En un reciente viaje por
Italia, el amigo Javier me cuenta que en la Academia Carrara de Bérgamo se
encontró con un par de cuadros más que interesantes: un retrato del Aretino
hecho por Ticiano, y un encuentro de Montaigne con Tasso en la celda adonde le condujo
su locura. Y es que para nosotros el hallazgo de un cuadro, de una película o
un texto literario valiosos constituye siempre una circunstancia encomiable.
Esto me trae a la memoria
algunos de los descubrimientos personales hechos en museos no de los más
conocidos. Por ejemplo, en el de Bellas Artes de Burdeos descubrí el cuadro de
Henri Gervex Rolla, que es una
pintura que me subyuga. Pero de la que hoy quiero hablar es de otra, que me
causó profunda impresión cuando visité, ya hace un montón de años, la Wallace
Collection londinense.
Vemos a una joven que toca su
clavecín y a un maestro ya entrado en años (aunque remozadamente vestido) que
se inclina hacia ella señalando algo con su dedo índice. La soledad de ambos, y
la mirada ligeramente lasciva del maestro, me hacían pensar en un trasfondo erótico
que invadía la apacible escena, máxime cuando aparecía una llave colgada de la pared
entre ellos (símbolo fálico, me decía el freudiano que había en mí por esa
época) y un cuadro encima de temática amorosa (con Venus y Cupido, e incluso se
percibe detrás una especie de gigante mayor asombrado).

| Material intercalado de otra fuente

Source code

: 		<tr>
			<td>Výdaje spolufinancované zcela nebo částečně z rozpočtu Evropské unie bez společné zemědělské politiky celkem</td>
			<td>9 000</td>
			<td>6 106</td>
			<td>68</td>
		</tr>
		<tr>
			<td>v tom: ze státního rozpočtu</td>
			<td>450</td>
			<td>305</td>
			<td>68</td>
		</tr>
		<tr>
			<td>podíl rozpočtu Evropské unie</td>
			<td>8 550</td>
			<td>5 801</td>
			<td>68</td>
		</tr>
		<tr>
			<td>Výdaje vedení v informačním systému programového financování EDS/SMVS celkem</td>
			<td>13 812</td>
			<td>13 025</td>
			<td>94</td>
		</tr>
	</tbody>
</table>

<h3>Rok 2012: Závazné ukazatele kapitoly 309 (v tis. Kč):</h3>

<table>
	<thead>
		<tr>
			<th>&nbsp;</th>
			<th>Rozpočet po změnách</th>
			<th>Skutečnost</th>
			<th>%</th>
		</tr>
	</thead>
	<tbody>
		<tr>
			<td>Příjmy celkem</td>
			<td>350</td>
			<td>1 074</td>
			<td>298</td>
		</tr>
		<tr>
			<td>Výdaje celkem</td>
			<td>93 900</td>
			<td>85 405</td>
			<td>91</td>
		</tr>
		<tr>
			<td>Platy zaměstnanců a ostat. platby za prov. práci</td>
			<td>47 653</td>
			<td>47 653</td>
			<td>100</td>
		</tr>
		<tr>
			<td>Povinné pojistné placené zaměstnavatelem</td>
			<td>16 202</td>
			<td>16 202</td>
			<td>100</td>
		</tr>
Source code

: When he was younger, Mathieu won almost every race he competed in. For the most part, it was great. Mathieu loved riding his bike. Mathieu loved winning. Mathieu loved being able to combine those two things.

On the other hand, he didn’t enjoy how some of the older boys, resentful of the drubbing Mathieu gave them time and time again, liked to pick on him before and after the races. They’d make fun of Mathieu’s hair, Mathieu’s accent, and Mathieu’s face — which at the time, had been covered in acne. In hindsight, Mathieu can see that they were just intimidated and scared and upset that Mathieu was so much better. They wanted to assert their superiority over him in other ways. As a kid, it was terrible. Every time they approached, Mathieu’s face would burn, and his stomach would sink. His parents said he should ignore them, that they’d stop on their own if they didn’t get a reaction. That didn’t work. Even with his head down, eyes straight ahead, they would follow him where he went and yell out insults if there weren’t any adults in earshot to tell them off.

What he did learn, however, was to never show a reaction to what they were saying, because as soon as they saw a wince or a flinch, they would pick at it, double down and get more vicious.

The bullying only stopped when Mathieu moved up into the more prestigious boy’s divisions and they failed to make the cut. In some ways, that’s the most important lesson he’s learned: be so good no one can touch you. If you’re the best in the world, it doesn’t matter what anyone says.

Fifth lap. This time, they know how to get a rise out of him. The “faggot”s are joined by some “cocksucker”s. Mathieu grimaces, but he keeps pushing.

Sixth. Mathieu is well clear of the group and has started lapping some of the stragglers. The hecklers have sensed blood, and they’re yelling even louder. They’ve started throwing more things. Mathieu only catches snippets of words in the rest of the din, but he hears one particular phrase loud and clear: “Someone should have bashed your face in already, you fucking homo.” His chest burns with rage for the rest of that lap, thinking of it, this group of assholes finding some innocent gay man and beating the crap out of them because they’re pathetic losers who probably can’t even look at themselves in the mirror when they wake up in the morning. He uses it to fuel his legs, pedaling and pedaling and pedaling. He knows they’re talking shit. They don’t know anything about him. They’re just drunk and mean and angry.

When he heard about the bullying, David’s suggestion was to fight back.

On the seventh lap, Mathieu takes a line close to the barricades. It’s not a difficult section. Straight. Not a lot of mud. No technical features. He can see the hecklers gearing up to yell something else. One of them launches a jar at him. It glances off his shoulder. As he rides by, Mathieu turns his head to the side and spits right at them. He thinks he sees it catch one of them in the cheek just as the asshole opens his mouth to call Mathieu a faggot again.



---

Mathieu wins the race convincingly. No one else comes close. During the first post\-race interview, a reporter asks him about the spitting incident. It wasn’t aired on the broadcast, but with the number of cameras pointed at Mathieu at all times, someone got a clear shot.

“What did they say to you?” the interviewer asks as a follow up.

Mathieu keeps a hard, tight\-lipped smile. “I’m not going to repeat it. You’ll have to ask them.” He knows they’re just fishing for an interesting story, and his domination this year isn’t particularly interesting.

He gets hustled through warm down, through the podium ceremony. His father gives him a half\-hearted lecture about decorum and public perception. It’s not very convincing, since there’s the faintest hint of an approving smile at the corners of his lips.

Aquí la señora, que debía hacer de carabina, se ha quedado dormida, lo que aprovecha el maestro para dar un beso en la espalda (esa espalda que sugiere una nalga) de la discípula. La idea que rondaba mi pensamiento aquí no puede ser más explícita, de manera que podría llamar, para mis adentros, a esta pintura Quod erat demostrandum.